This topic describes how to use SKIRT with parallel threads and/or multiple processes to take advantage of multi-core or even multi-node computing systems. The discussion is organized in the following sections:

For an overview of the SKIRT command-line options used in the examples for this topic, see Command-line options.

Introduction and terminology

Infrastructure

Modern computing systems have several central processing units (CPUs) and can therefore perform multiple tasks in parallel. These processors or cores can be embedded on the same chip or they can be organized as distinct hardware units connected through a bus or a network.

In a shared memory system, all processors are directly linked to a common unit of memory and thus can easily access any data stored there. Examples include laptops, desktops and workgroup servers. On the other hand, a distributed memory system includes distinct, network-interconnected processing nodes, each with their own memory. Each node usually has multiple cores so that it forms a shared memory system in its own right. A high-performance computer (HPC) is organized in this way.

A key distinction between these architectures is the nature of the communication paths. The memory link between a processing core and the memory inside a node (or laptop or desktop) is extremely fast and transparent for the programmer. The network connecting different nodes is substantially slower (even if modern networks achieve surprising bandwidths) and, perhaps more importantly, must be managed explicitly by the programmer.

Modes of parallel processing

With multiple parallel threads, the code executed by the different processors uses the same memory locations. The threads share the entire process state, with all variables and functions. This mode of parallel processing is well suited for shared memory systems. With a large number of parallel threads, however, performance goes down because all threads are competing for access to the common memory.

-=-=-=-=-

◆ Direction A
Name every example of a shared memory system that the SKIRT parallel processing text gives.

[Saved entries]
-=-=-=-=-

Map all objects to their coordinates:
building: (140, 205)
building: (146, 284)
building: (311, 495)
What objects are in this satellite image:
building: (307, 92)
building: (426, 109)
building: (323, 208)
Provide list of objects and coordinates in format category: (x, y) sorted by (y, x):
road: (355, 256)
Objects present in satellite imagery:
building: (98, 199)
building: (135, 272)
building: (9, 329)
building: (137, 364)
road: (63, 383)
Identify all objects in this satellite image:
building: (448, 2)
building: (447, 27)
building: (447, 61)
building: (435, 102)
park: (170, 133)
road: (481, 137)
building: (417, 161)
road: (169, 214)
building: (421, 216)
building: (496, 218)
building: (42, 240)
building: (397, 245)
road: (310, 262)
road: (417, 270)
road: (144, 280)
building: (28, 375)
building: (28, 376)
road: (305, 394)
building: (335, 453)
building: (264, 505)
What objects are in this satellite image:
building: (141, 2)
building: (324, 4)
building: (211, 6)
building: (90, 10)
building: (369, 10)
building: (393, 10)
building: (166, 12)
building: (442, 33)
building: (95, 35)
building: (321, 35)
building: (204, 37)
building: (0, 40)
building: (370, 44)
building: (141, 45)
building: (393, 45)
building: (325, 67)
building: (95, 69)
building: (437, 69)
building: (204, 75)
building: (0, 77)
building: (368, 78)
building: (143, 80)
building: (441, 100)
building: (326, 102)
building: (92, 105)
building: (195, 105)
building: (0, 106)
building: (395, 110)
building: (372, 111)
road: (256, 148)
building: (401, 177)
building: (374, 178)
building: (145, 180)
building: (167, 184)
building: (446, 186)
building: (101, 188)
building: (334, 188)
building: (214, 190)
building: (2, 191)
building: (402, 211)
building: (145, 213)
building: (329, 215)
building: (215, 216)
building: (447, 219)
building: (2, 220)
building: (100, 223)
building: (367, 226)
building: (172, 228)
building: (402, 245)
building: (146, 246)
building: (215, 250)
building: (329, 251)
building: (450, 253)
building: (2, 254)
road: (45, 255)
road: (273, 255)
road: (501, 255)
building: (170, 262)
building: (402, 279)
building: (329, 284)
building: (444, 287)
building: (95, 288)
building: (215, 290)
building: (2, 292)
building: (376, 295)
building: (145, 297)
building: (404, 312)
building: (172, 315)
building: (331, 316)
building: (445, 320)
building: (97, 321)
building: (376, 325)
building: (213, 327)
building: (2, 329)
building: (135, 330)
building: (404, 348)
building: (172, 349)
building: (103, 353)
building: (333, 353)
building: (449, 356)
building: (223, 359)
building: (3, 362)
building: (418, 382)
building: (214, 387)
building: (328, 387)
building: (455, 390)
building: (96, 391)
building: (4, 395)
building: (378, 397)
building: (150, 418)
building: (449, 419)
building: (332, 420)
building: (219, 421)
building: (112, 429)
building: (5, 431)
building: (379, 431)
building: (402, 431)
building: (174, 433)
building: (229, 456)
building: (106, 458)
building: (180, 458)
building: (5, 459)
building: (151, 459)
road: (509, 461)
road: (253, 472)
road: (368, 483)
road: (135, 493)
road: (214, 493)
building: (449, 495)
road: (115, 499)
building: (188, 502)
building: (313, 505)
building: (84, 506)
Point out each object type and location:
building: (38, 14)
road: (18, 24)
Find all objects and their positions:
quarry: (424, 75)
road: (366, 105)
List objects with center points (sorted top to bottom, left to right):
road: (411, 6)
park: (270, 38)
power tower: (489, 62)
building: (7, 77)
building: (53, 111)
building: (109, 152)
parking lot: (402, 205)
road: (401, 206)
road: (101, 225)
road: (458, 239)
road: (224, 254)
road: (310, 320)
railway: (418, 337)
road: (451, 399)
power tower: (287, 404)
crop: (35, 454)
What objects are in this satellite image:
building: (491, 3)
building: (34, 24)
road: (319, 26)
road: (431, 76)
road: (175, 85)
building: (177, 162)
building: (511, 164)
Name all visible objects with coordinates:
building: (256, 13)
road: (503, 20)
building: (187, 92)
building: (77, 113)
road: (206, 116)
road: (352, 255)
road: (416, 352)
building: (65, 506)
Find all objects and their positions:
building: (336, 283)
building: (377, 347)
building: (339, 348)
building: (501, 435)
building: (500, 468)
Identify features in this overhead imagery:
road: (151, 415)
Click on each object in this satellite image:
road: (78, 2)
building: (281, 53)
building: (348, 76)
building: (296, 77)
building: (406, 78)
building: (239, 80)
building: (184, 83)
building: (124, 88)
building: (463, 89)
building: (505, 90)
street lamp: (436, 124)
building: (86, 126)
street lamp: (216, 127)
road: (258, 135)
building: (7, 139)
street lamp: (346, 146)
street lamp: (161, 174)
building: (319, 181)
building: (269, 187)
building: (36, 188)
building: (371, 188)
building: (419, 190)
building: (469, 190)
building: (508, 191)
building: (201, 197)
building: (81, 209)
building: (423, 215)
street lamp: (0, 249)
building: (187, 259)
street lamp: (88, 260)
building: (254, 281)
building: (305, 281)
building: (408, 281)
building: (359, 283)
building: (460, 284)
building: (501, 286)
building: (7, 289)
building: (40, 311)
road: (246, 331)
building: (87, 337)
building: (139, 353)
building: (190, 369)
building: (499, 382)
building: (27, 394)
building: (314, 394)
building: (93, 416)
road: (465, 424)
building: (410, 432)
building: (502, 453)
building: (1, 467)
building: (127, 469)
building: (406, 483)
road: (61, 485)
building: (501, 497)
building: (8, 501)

-=-=-=-=-

◆ Direction B
Print the entries line for line, beginning with the first line of the entries and stopping after the line that contains "building: (101, 188)".

◆ Worked answer A
Laptops, desktops and workgroup servers.

◆ Worked answer B
Map all objects to their coordinates:
building: (140, 205)
building: (146, 284)
building: (311, 495)
What objects are in this satellite image:
building: (307, 92)
building: (426, 109)
building: (323, 208)
Provide list of objects and coordinates in format category: (x, y) sorted by (y, x):
road: (355, 256)
Objects present in satellite imagery:
building: (98, 199)
building: (135, 272)
building: (9, 329)
building: (137, 364)
road: (63, 383)
Identify all objects in this satellite image:
building: (448, 2)
building: (447, 27)
building: (447, 61)
building: (435, 102)
park: (170, 133)
road: (481, 137)
building: (417, 161)
road: (169, 214)
building: (421, 216)
building: (496, 218)
building: (42, 240)
building: (397, 245)
road: (310, 262)
road: (417, 270)
road: (144, 280)
building: (28, 375)
building: (28, 376)
road: (305, 394)
building: (335, 453)
building: (264, 505)
What objects are in this satellite image:
building: (141, 2)
building: (324, 4)
building: (211, 6)
building: (90, 10)
building: (369, 10)
building: (393, 10)
building: (166, 12)
building: (442, 33)
building: (95, 35)
building: (321, 35)
building: (204, 37)
building: (0, 40)
building: (370, 44)
building: (141, 45)
building: (393, 45)
building: (325, 67)
building: (95, 69)
building: (437, 69)
building: (204, 75)
building: (0, 77)
building: (368, 78)
building: (143, 80)
building: (441, 100)
building: (326, 102)
building: (92, 105)
building: (195, 105)
building: (0, 106)
building: (395, 110)
building: (372, 111)
road: (256, 148)
building: (401, 177)
building: (374, 178)
building: (145, 180)
building: (167, 184)
building: (446, 186)
building: (101, 188)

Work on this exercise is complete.